Many North Florida lawns are not looking too good this spring. Some lawns are weak and some have dead areas that used to be alive and green. Unfortunately, this is relatively common.
Not being satisfied with the appearance of their lawn, many homeowners make matters worse by fertilizing too early.
Sometimes, they are fertilizing already dead lawn grass.
All of our lawn grasses respond to daylength and temperature in order to resume growth in spring. The correct daylength happens first, slowly followed by the correct soil temperature.
Most lawns in our area will begin to resume top growth (new green leaves) sometime in March, triggered by the correct daylength. However, the second trigger (warm soil) lags behind. It takes consistently warm nights to allow the root area (soil) to sufficiently warm to allow optimal root growth and subsequently efficient uptake of fertilizer. Most years, it’s not until mid-April or May before the soil warms up enough to allow the lawn roots to regrow and to efficiently take up the fertilizer. As a result, it’s best to wait until at least mid-April before applying any fertilizer to a North Florida lawn.
Fertilizing too soon, in February or March, can force new growth too soon only for that new, tender growth caused by early fertilization to be injured by the predictable last killing frost of mid-March. This weakens the lawn even more.

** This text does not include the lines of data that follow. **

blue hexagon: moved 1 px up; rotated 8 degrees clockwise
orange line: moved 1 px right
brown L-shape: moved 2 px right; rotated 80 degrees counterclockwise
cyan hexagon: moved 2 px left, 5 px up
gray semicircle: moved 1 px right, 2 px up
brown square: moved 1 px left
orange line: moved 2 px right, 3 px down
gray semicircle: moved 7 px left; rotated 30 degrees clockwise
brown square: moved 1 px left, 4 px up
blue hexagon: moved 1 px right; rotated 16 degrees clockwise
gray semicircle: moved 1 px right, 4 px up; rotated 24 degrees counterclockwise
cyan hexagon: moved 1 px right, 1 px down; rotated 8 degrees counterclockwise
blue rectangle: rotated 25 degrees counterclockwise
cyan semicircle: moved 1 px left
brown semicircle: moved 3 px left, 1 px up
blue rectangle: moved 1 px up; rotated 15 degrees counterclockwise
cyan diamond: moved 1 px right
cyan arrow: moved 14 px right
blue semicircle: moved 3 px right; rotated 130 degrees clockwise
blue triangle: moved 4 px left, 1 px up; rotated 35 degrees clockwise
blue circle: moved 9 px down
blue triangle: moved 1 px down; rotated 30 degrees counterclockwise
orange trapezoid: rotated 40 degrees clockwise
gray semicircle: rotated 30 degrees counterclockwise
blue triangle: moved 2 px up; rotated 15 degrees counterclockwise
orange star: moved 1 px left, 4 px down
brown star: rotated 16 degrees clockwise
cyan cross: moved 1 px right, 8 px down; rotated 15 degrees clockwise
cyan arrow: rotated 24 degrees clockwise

In addition, fertilizing before the root area (soil) is sufficiently warm, results in the fertilizer quickly leaching. And, fertilizer elements such as iron and potassium remain poorly available to lawn roots under cool soil conditions. Finally, during the transition from winter to spring, the lawn is attempting to grow a new root system. Theses young, tender roots are easily burned by early fertilizer applications.
Regardless of the cause, weak, declining areas within lawns are slow to recover in spring.
Cool soil temperatures don’t allow rapid root regeneration in spring. Consistently warmer nights allow soil temperatures to warm, which will improve turf root growth, nutrient availability and lawn recovery. But this is a gradual process, not a quick recovery.
If your lawn has not made significant improvement by late spring or early summer, it may be time to consider replanting those dead, declining areas. And, take time to learn how to correctly manage a Florida lawn. But whatever you do, don’t continue to follow lawn maintenance practices that do not work in Florida and that contribute to your lawn’s demise.